### TEXTO FORNECIDO
★ ★ ★ ★ ★

Se levarmos em conta a última posição citada, veremos que, ainda que não definida, a pesquisa educacional nasce epistemologicamente a partir de campos de saberes (como a filosofia, a sociologia etc) que individualmente não podem responder as questões prementes que emanam propriamente da educação. E é a partir daí que passamos a nos preocupar de forma redobrada com os erros de senso comum que, na precipitação de estabelecer áreas específicas da educação, tendem a reafirmar teses e ideias por demais ultrapassadas e/ou com ainda poucas variáveis claras para uma investigação mais aprofundada.
O que acaba revelando-nos uma análise mais significativa na área de pesquisa em educação, nos mostra as diversas falas que compõem tal campo e que muitas vezes se sobrepõe como verdadeiros dogmas; o que identificamos em dois campos bem definidos na área educacional, por exemplo, em discursos meramente opinativos (e que viram teses e dissertações!!!) que se alçam numa conduta anti-científica como se a ciência não pudesse fazer parte de ciência humana tão virginal e com alto grau de pureza. Mesmo que seja um discurso militante (com a resposta ao estudo ideologicamente já colocada), um discurso (anti)pedagógico (pretensamente igualitário e universal, uma vez que todos dividem da mesma razão de aprendizagem), um discurso importado de áreas específicas que não a da educação (daí os psicologismos pedagógicos etc), um discurso de forte apelo midiático amparado em resultados internacionais (visto como medidas práticas que deram certo (em alhures) e podem ser reproduzidas e replicadas em um novo contexto) etc. e em outro campo, o especificamente pedagógico, que embora imbuído de teorias e práticas de organização e políticas em educação, confunde a pedagogia com a própria educação, ou seja, considera a educação um conjunto de meios para o funcionamento de determinadas práticas que, obrigatoriamente, levarão a um fim, porém esquecendo-se que organizar saberes não nos leva necessariamente ao conhecimento, fim último da educação escolar, o norte real da pesquisa educacional.

★ ★ ★ ★ ★

### SEÇÃO DE DADOS
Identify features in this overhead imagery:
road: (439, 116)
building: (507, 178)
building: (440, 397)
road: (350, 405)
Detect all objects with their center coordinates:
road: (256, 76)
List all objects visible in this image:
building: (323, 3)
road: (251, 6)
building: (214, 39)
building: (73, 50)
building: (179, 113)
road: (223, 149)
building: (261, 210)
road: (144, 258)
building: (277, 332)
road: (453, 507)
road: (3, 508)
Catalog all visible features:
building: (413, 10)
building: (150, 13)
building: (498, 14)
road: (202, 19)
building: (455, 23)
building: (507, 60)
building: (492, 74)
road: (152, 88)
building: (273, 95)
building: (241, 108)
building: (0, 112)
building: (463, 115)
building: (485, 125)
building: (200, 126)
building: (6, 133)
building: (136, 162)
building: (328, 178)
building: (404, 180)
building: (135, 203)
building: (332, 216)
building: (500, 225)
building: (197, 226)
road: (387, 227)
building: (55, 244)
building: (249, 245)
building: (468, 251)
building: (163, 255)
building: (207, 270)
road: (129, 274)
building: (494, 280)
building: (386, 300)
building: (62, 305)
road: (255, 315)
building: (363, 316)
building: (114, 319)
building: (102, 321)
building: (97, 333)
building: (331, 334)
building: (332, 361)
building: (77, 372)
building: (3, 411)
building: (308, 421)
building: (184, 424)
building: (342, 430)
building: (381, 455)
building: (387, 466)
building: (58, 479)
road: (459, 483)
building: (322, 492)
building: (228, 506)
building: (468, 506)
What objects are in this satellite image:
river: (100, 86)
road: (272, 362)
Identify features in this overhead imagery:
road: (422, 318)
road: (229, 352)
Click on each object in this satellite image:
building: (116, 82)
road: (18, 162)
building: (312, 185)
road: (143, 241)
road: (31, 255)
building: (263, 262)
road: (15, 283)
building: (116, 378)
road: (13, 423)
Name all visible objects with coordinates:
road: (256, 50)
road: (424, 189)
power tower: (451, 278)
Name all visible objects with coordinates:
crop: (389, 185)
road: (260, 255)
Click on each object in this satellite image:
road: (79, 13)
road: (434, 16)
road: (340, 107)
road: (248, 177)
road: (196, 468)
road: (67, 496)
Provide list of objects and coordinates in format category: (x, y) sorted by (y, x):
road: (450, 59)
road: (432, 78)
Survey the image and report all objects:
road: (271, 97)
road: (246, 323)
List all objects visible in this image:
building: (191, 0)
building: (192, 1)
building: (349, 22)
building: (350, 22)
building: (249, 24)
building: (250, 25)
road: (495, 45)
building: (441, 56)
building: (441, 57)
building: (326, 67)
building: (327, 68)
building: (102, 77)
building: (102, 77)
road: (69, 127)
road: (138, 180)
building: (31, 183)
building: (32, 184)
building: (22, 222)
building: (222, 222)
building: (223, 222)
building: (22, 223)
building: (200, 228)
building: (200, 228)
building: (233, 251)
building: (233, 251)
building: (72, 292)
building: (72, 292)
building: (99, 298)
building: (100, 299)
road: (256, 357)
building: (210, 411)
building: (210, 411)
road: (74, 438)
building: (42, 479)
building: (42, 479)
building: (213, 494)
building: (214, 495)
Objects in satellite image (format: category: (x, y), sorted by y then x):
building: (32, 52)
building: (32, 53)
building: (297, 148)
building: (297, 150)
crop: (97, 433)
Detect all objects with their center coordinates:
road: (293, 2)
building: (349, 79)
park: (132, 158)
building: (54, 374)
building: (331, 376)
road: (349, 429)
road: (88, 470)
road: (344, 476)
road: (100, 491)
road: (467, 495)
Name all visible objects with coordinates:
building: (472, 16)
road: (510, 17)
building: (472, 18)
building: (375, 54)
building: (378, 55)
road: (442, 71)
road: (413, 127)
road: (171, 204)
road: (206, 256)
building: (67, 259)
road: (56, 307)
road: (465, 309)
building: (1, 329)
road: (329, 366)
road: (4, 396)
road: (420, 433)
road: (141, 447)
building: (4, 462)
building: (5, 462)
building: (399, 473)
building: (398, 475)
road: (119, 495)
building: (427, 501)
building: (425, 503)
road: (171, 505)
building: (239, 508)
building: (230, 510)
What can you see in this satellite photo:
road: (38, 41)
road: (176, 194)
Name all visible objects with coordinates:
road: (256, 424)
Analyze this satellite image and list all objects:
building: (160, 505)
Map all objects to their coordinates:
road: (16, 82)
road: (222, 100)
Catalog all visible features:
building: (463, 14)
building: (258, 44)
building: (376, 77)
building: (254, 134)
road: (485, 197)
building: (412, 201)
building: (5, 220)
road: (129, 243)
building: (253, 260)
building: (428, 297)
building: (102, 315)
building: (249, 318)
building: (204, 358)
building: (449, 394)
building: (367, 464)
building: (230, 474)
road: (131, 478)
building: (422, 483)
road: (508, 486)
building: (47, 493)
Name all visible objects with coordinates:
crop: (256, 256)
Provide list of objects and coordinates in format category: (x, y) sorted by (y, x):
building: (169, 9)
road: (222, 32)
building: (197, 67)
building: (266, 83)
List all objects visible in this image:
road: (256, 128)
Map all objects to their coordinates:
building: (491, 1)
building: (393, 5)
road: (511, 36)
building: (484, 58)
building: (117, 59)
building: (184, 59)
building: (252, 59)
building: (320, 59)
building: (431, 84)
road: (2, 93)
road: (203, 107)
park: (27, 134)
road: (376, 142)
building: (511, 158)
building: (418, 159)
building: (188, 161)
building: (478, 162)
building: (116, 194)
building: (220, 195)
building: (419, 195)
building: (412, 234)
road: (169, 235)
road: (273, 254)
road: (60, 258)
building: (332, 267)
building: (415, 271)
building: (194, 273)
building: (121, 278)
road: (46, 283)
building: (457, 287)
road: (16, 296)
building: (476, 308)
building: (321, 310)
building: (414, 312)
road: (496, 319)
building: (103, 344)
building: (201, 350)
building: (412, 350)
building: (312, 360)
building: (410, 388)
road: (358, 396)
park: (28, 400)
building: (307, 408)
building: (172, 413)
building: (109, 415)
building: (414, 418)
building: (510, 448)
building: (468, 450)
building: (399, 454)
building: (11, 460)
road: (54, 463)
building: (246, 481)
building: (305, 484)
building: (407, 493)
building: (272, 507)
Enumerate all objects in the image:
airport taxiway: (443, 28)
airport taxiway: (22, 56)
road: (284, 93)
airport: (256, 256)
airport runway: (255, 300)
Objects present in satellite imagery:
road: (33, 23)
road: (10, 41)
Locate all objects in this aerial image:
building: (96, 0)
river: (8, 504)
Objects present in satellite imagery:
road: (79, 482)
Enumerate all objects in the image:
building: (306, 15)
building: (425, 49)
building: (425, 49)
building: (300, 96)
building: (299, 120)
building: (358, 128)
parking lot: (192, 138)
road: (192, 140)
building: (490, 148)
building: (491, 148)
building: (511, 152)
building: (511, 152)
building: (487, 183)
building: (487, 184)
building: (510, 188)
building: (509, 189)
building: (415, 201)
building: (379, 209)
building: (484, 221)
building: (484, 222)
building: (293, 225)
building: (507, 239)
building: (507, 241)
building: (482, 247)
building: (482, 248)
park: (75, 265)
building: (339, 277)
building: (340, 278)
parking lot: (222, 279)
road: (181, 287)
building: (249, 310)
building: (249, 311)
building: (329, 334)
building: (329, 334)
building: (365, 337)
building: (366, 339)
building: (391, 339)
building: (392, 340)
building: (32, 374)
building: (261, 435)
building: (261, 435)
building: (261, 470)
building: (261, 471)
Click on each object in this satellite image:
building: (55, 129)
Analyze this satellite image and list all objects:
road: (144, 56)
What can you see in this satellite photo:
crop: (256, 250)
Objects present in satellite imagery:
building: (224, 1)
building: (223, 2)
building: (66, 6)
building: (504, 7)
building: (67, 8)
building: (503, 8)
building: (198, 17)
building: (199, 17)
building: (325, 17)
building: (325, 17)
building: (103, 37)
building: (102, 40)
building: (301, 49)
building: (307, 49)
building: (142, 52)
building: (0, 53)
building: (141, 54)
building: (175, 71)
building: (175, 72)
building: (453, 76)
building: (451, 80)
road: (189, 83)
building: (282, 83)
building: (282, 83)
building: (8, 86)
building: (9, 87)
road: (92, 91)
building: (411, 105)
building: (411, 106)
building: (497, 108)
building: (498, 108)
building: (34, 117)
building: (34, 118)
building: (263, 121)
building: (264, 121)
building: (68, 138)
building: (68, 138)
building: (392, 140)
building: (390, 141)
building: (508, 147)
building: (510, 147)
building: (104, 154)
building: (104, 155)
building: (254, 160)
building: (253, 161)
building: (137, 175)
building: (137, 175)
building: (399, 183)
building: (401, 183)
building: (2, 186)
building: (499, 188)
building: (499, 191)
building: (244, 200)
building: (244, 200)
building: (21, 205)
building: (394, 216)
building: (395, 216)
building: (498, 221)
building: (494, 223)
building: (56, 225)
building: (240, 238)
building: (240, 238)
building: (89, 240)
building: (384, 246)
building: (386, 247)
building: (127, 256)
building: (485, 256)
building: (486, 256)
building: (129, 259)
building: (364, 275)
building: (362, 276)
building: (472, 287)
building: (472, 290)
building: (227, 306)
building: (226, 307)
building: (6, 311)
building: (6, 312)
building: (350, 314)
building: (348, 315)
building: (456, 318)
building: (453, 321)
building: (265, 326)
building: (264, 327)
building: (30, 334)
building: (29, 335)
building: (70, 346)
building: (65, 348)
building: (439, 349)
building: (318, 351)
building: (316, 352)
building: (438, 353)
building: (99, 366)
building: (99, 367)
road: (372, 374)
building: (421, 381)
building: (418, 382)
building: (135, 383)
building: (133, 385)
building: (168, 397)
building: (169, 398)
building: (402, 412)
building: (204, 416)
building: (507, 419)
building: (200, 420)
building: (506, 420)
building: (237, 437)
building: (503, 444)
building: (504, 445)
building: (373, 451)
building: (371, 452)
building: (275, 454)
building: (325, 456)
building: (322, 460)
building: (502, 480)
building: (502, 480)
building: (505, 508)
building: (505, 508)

★ ★ ★ ★ ★

### O QUE FAZER
1) Liste os tipos de discurso que o texto sobre pesquisa educacional enumera logo após as palavras "Mesmo que seja".
2) Prossiga com o texto sobre pesquisa educacional, escrevendo a partir da última frase apresentada.
Os dados constituem um material à parte.

### RESULTADOS POR TAREFA
1)
- discurso militante
- discurso (anti)pedagógico
- discurso importado de áreas específicas que não a da educação
- discurso de forte apelo midiático amparado em resultados internacionais

2)
 A pesquisa científica em educação revelar-se-á exitosa, portanto, se, primeiro, levar em conta que a educação é um campo epistemológico com objetos definidos a partir de uma ideia de ser humano em processo constante de humanização, socialização e singularidade, onde a escola é a instituição que organizará tal processo tendo em vista a articulação de saberes no movimento de políticas de ensino-aprendizagem, em que o aluno necessita mobilizar-se intelectualmente para permitir-se o conhecimento. 
E no que diz respeito ao Brasil, ainda não se criou na pesquisa em educação uma memória científica que não só não atrase as análises, mas sobretudo, que dialogue com o que está sendo produzido no momento a partir de referenciais acumulados na história da educação. Tudo isso torna mais difícil uma avaliação de nossa cultura escolar para sabermos com mais condições de razoabilidade científica em que pé anda nossa educação e a relação estabelecida entre os saberes e as mobilizações intelectuais de nossos alunos.
Avançamos, mas avancemos!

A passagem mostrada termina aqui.